The nature of the Corporation’s operations results in exposure to fluctuations in commodity prices. Commodity prices for petroleum and natural gas are impacted by global economic and political events that dictate the levels of supply and demand. As at September 30, 2021, a 5% change in price of oil would represent a change in net loss of approximately $8,400 and 21,572 for the three months and nine months ended September 30, 2021, respectively.

10. CAPITAL MANAGEMENT

The Corporation’s objectives when managing capital are:

  • To safeguard the Corporation’s ability to continue as a going concern.

  • To maintain appropriate cash reserves on hand to meet ongoing operating costs.

  • To invest cash on hand in highly liquid and highly rated financial instruments.

The Corporation’s policy is to maintain a strong and stable capital base for the objectives of maintaining financial flexibility, to sustain the development of the Corporation’s current capital projects and for future development of the Corporation. The Corporation monitors its working capital and expected capital spending and issues share capital to manage its development plans.

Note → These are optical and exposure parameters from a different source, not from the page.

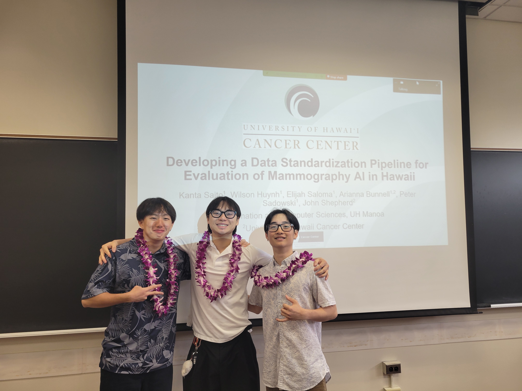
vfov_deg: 53.1
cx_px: 261
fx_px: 392
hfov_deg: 67.3
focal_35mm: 26
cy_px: 196
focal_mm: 5.4
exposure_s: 1/120
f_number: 1.8
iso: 100
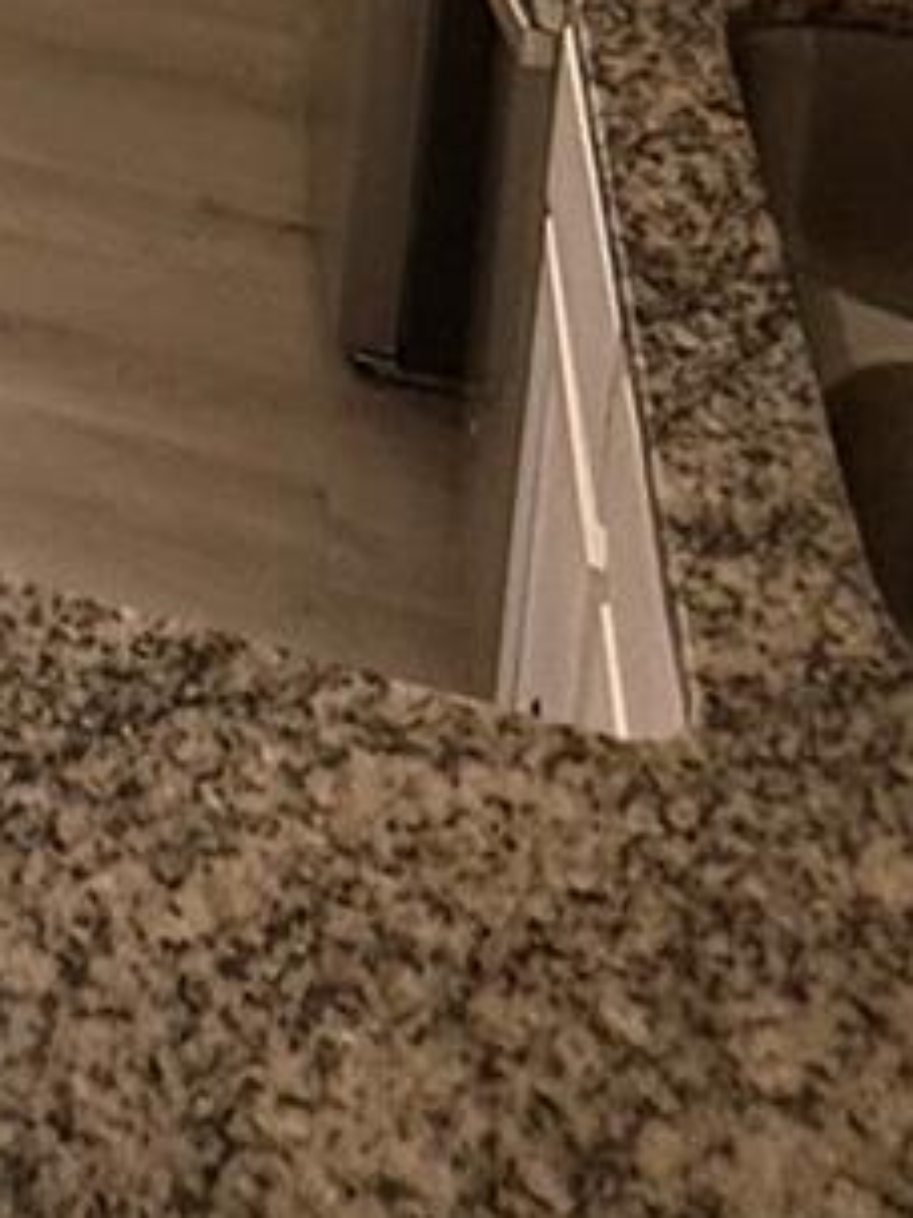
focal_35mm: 71
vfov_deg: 20.6
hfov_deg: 18.2
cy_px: -884
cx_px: -495
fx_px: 2499
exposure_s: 1/60
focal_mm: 2.22
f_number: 2.2
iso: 250
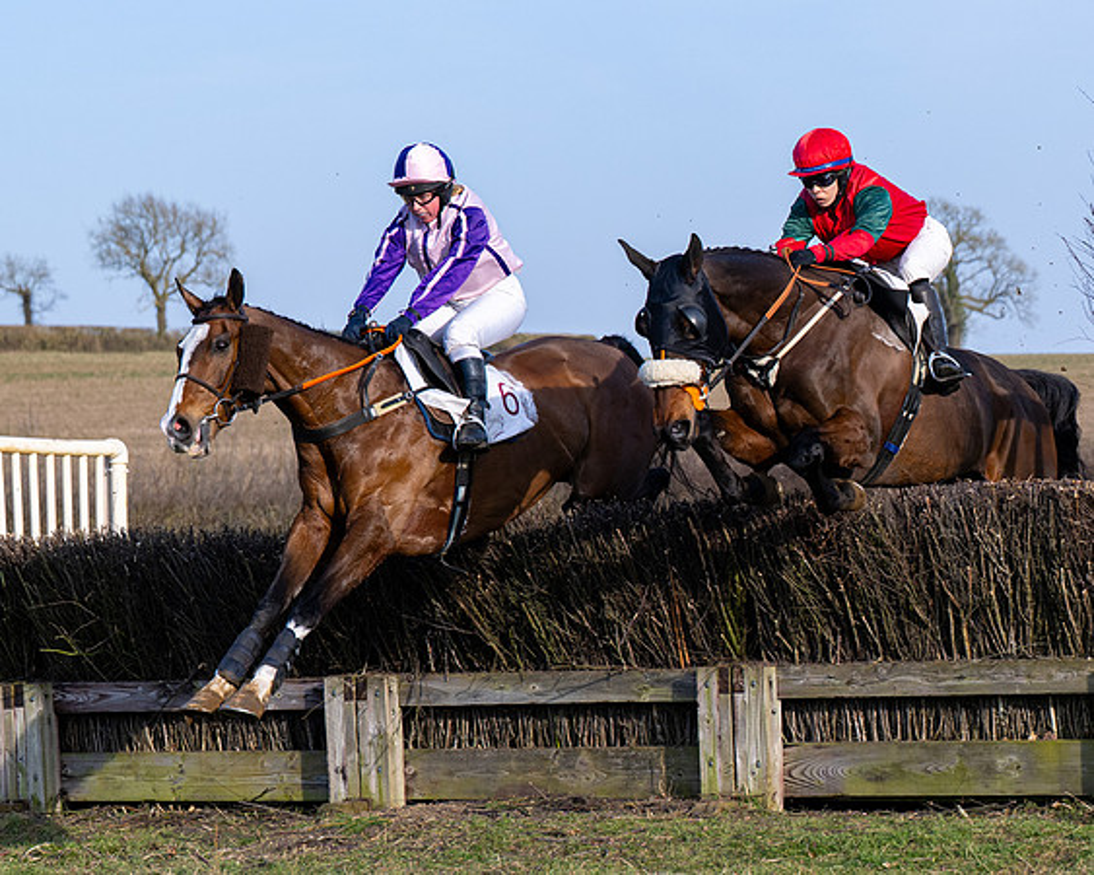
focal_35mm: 147
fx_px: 4750
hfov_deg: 13.1
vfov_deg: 10.5
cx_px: 847
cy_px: 419
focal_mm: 70
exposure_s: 1/2000
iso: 250
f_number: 4
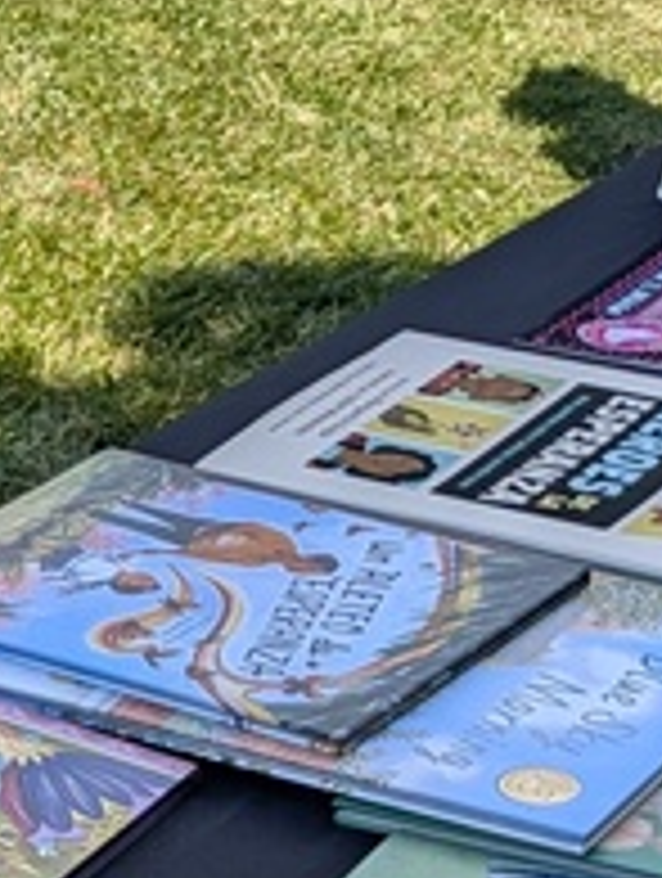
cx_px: -561
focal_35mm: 126
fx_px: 3202
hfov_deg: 11.0
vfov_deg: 15.1
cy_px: 1036
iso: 22
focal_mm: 6.9
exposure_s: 1/822
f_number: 1.68
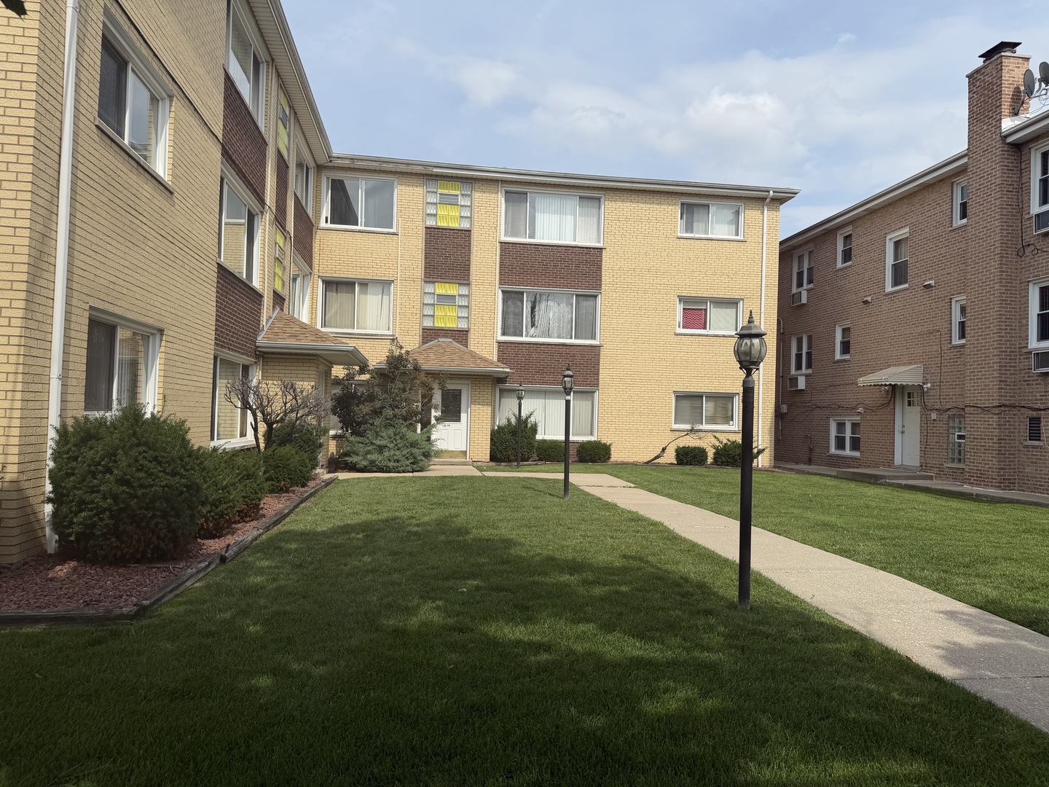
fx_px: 727
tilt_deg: -0.5
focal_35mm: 24
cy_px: 394
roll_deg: -1.7
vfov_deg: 56.8
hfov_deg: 71.6
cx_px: 524
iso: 80
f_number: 1.78
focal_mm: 6.76
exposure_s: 1/6173
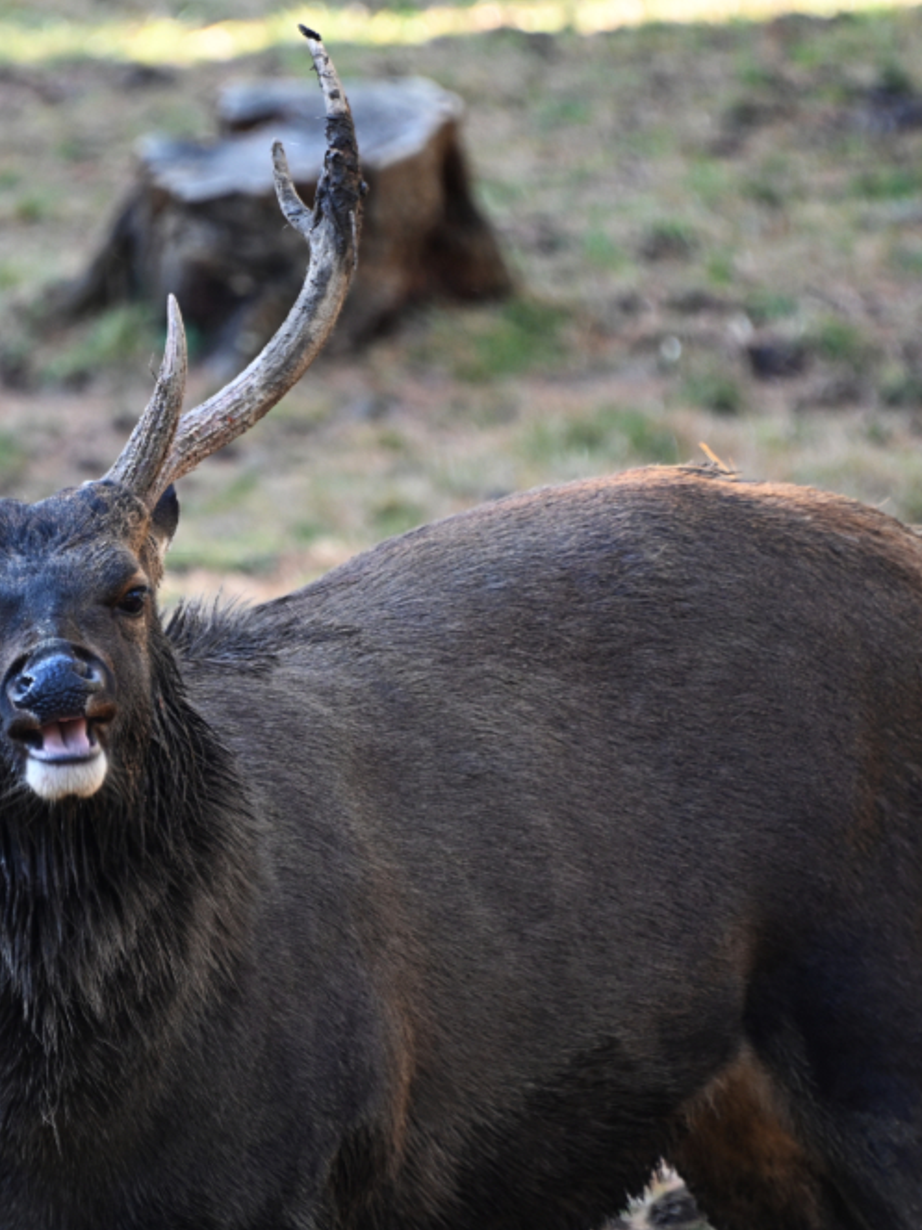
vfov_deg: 4.6
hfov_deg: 3.4
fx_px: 15453
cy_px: 614
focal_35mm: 435
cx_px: 334
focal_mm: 300
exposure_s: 1/80
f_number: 5.6
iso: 640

The Board of Directors does not establish quantitative return on capital criteria for management, but rather relies on the expertise of the Corporation's management. Management reviews its capital management approach on an ongoing basis and believes that this approach, given the relative size of the Corporation, is reasonable. The Corporation is not subject to externally imposed capital requirements. The Corporation considers its capital structure to be shareholders’ equity.